土屋鳳洲『近世大戦紀略』 日本漢文の世界

 これは、土屋鳳洲『近世大戦紀略』(明治39年刊)の一部です。4行目の最後に「シ玉フ」との送り仮名が見えます。これは天皇家のみに使う敬語です。また、6行目の6字目「然」の送り仮名に合字「▕モ」が含まれます。また、6行目の下から3字目「簡」の送り仮名に、合字「〆」が含まれます。

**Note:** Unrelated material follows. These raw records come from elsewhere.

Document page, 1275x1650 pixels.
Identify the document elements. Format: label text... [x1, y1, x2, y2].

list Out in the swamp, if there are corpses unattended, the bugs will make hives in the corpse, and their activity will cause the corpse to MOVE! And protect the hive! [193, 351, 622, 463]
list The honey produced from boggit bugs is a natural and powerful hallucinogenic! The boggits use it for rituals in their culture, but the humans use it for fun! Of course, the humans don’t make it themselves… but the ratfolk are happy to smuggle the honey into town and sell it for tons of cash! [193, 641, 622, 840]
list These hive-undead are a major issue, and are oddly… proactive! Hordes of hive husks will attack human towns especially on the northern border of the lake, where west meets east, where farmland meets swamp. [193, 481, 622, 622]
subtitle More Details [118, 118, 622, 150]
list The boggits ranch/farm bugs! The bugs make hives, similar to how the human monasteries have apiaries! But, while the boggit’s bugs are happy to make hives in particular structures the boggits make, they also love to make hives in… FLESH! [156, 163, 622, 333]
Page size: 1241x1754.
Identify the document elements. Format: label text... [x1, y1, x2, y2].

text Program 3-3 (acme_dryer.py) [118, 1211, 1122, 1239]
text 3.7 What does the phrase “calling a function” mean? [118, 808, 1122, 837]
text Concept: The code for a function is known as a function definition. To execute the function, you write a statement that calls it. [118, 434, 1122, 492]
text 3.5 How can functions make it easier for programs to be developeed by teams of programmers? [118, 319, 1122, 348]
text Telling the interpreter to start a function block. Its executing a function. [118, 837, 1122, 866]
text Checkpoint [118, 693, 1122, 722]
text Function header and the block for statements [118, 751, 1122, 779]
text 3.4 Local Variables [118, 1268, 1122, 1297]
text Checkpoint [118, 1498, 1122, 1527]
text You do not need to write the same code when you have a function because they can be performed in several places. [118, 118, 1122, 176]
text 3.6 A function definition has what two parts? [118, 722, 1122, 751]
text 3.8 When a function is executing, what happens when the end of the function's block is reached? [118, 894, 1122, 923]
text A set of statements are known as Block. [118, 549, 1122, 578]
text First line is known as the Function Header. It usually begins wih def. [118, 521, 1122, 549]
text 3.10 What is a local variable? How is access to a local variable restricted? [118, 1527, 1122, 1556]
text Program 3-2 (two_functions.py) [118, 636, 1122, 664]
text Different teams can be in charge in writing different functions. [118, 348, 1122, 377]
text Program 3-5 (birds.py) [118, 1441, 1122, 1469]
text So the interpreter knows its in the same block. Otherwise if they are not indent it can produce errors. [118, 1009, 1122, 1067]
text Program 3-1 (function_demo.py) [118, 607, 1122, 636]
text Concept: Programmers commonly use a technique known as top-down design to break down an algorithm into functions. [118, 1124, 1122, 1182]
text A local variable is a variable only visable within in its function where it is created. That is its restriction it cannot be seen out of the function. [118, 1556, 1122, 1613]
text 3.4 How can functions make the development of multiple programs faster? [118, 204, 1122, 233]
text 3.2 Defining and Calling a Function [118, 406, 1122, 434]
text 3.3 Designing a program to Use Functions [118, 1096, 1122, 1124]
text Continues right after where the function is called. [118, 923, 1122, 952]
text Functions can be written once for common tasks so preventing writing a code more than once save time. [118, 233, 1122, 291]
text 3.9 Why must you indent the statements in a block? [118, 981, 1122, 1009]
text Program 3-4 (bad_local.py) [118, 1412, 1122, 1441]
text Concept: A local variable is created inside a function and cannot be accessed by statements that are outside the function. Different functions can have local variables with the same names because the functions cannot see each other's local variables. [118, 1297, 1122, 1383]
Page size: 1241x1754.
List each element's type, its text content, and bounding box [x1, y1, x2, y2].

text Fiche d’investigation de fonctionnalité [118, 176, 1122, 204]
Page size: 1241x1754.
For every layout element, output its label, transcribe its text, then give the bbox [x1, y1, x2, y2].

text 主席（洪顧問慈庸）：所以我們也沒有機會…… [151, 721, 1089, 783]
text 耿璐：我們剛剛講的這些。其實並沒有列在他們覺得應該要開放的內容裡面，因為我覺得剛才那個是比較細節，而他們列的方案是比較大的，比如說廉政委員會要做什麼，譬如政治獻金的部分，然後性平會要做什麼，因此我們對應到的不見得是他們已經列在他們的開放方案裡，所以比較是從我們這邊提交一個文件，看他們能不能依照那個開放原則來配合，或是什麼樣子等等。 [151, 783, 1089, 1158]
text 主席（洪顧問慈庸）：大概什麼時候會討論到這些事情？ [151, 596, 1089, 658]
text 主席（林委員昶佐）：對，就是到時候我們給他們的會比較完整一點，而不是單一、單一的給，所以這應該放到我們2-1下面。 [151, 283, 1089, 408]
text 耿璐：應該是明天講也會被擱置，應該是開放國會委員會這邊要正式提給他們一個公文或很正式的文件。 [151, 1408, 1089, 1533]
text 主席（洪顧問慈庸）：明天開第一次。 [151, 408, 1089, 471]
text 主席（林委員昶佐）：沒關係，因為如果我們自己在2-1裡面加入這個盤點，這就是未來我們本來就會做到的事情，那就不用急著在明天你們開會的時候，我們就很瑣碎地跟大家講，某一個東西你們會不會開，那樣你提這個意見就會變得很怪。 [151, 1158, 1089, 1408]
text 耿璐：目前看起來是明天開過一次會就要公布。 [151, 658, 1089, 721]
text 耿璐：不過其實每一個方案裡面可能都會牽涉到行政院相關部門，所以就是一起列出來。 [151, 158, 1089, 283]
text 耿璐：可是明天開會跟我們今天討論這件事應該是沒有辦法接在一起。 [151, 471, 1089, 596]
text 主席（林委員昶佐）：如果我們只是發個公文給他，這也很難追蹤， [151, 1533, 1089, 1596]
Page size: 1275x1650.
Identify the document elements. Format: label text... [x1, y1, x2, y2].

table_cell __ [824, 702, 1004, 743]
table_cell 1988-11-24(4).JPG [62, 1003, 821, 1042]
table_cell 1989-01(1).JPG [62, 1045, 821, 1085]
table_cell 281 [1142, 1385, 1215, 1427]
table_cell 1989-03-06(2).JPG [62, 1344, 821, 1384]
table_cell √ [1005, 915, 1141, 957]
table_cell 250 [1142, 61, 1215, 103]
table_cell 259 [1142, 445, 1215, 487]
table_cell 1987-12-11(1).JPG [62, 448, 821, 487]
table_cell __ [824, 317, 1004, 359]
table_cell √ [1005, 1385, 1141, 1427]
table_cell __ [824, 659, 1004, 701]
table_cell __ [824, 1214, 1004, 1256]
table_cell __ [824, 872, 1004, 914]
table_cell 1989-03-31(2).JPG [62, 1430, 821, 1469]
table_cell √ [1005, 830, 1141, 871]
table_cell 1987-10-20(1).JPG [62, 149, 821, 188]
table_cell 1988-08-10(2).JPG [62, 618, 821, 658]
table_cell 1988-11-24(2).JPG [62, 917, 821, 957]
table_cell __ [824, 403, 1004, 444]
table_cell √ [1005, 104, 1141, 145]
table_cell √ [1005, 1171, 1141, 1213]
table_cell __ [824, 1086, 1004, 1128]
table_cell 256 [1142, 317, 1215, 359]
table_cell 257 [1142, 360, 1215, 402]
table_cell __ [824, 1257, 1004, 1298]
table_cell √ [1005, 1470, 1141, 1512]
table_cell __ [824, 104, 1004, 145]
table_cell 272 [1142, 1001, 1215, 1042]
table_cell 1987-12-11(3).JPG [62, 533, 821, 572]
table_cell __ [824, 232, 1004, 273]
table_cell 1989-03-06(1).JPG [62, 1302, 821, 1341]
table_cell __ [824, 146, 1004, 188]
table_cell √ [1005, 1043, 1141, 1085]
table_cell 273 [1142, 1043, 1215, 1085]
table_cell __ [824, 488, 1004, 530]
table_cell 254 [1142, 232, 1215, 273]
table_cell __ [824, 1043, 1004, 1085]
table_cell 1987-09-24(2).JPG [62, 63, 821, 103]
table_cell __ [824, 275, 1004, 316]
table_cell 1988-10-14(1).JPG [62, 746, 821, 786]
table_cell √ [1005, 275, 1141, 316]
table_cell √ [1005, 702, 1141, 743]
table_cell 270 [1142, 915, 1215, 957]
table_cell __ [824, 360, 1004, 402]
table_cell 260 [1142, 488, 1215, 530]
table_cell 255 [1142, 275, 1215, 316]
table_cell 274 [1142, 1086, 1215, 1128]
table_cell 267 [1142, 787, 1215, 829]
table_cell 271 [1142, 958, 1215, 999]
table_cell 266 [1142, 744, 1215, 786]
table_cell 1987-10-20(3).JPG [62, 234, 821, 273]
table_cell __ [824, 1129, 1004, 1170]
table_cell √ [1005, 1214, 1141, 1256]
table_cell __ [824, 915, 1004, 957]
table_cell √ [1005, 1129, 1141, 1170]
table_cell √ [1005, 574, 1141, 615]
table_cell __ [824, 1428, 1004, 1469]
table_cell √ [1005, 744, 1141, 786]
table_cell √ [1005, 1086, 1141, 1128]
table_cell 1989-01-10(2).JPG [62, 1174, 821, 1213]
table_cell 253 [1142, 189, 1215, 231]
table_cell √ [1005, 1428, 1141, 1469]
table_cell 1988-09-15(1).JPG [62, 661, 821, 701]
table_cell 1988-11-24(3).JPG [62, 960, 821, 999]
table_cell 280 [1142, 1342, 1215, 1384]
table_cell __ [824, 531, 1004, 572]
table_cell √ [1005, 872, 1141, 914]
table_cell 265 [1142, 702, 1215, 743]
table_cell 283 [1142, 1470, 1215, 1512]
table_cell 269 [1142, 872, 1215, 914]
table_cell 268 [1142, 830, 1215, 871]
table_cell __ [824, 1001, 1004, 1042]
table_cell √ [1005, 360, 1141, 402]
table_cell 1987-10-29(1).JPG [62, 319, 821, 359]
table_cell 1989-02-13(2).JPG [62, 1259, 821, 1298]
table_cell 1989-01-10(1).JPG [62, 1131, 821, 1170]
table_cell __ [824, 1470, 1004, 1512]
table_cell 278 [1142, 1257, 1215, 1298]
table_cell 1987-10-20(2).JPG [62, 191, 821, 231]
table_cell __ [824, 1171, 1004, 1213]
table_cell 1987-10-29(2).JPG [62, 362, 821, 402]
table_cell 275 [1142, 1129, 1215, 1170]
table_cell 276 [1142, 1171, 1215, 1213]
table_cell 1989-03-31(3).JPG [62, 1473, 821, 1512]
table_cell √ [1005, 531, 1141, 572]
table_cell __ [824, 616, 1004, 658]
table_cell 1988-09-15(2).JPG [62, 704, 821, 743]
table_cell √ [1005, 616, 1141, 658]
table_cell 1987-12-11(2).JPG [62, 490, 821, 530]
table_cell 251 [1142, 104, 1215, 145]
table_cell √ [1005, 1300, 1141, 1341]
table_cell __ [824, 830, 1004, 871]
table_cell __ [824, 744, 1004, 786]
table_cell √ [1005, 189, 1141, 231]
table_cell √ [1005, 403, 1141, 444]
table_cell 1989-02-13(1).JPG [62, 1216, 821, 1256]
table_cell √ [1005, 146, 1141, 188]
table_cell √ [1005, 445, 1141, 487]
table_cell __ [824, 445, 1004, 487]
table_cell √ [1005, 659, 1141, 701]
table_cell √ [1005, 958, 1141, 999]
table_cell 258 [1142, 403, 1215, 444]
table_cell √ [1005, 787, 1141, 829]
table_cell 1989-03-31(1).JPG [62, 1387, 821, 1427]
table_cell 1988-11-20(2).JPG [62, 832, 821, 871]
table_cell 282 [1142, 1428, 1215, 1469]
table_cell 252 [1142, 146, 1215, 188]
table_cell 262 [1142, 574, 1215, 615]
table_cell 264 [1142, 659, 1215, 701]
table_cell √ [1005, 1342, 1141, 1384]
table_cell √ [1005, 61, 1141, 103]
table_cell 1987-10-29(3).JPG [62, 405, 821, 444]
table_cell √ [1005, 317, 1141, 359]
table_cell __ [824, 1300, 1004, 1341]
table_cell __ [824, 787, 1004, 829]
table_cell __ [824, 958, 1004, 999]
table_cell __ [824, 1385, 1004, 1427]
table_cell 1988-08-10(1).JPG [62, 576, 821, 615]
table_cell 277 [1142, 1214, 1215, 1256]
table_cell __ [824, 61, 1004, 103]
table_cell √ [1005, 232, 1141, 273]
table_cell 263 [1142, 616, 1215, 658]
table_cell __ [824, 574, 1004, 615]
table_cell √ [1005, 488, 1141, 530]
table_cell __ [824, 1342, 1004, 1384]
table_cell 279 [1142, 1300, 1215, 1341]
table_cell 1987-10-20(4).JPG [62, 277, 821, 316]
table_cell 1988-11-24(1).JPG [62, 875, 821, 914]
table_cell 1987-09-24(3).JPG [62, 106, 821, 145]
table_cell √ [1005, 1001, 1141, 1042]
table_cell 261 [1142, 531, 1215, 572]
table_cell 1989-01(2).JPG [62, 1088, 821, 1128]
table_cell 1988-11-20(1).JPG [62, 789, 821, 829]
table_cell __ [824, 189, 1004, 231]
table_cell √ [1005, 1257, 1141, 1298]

 字の右側に「○」や「、」が打ってあるのは、「圏点」といい、批評者(作者とは別人)が、すばらしいと思ったところに朱で点を打ったものを、そのまま活字に移したものです。現代にたとえれば、生徒の作文に先生が赤線を引いたのを、そのまま印刷するようなものです。※

※本文の上覧に「依云」「南云」のように書き込まれているのが批評で、このような上欄に書かれた批評を「眉批」もしくは「頭評」と言っています。「圏点」は「眉批」を書いた批評者が付けたものです。ちなみに「依」とは依田学海、「南」とは南摩羽峯です。漢文は出来上がると師友に回覧して批評を書いてもらうのが、しきたりでした。

 このように、明治ころの漢文書籍は、にぎやかな紙面になっておりました。

 当サイトでは、原文を「レ点」などの訓点や送り仮名(添え仮名)を付けない形で示しています。当初は訓点の表示を検討したのですが、横書きのため付けにくいことや、ユニコードの訓点用文字では不足であるなどの理由で、断念しました。訓点を表示しない代わりに、当サイトでは、原文と併せて訓読文を公開しています。



2005年3月27日公開。2006年10月1日一部追加。